_MATERIAL PROVIDED_:

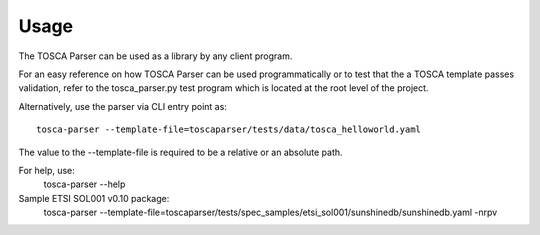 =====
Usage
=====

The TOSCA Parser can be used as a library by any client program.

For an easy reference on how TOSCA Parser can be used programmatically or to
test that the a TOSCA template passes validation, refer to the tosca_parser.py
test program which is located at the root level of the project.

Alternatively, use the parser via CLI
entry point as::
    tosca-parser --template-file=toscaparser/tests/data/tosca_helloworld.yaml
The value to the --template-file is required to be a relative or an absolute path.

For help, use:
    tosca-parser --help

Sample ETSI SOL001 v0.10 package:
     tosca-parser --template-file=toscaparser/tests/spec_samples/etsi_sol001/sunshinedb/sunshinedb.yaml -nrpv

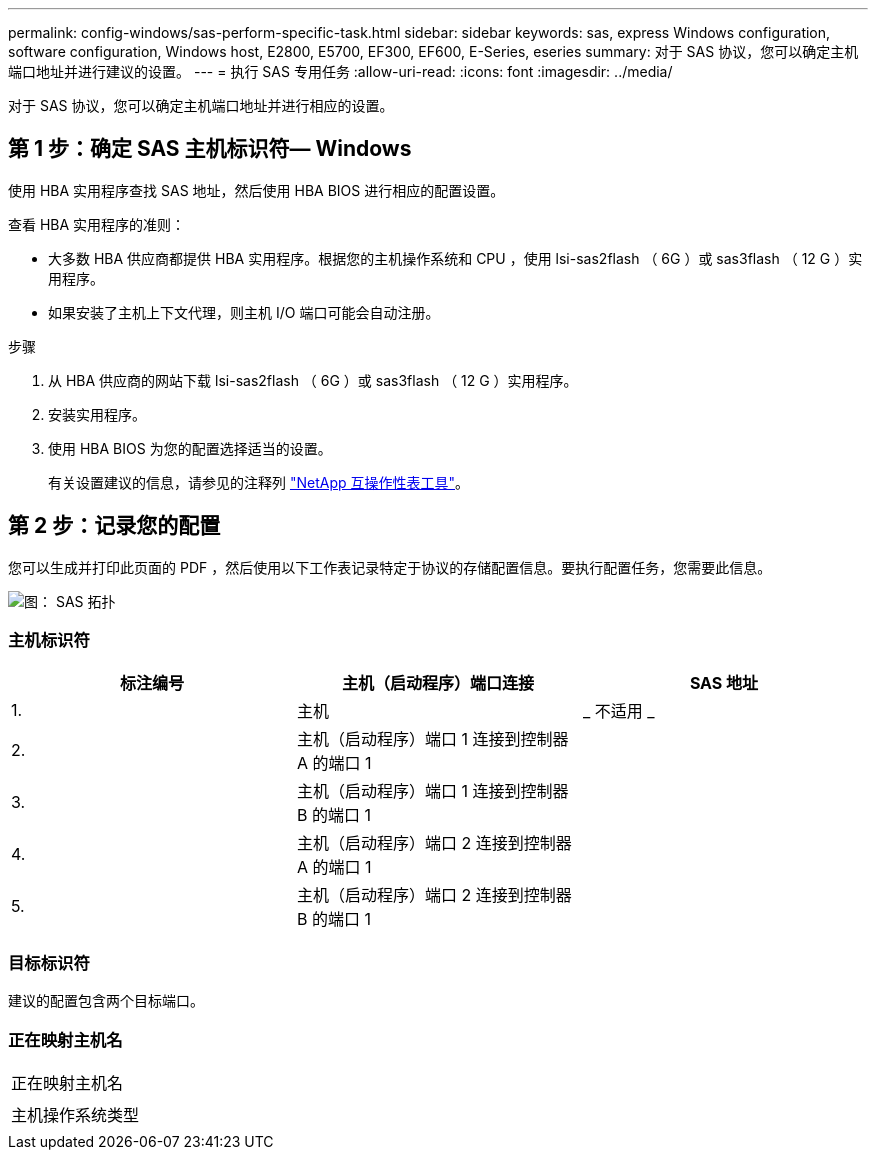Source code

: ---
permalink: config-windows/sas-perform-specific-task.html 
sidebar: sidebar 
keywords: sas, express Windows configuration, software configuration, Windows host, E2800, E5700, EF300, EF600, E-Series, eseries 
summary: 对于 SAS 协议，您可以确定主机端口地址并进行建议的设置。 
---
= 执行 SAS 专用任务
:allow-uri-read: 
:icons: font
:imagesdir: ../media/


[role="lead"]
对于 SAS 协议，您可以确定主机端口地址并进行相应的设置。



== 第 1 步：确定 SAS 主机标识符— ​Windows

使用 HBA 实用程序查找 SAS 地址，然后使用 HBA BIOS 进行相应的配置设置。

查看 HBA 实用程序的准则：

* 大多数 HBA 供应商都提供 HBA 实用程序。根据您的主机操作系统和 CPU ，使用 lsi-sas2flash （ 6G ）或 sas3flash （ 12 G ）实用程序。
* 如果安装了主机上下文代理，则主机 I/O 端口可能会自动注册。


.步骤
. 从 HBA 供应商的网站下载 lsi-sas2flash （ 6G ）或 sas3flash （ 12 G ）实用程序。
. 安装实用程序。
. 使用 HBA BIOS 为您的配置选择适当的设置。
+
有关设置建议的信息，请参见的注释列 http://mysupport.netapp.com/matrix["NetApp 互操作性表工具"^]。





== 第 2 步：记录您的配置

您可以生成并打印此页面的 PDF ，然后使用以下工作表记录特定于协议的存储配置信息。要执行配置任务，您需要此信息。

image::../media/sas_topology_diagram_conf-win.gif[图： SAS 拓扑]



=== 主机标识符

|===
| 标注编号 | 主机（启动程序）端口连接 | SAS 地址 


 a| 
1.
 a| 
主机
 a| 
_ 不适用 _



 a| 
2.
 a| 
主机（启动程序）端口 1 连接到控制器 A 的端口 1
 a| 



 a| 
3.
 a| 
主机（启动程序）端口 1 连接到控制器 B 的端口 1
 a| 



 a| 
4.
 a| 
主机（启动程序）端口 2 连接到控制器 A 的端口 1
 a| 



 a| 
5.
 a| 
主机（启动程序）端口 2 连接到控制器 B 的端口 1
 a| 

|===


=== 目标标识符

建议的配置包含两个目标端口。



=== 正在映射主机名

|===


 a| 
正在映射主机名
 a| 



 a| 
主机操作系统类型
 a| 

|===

_EXERCISE DETAILS_: Say how many lines in the entries contain the string "toscaparser". Nothing else belongs in the reply.

_RESULT_: 2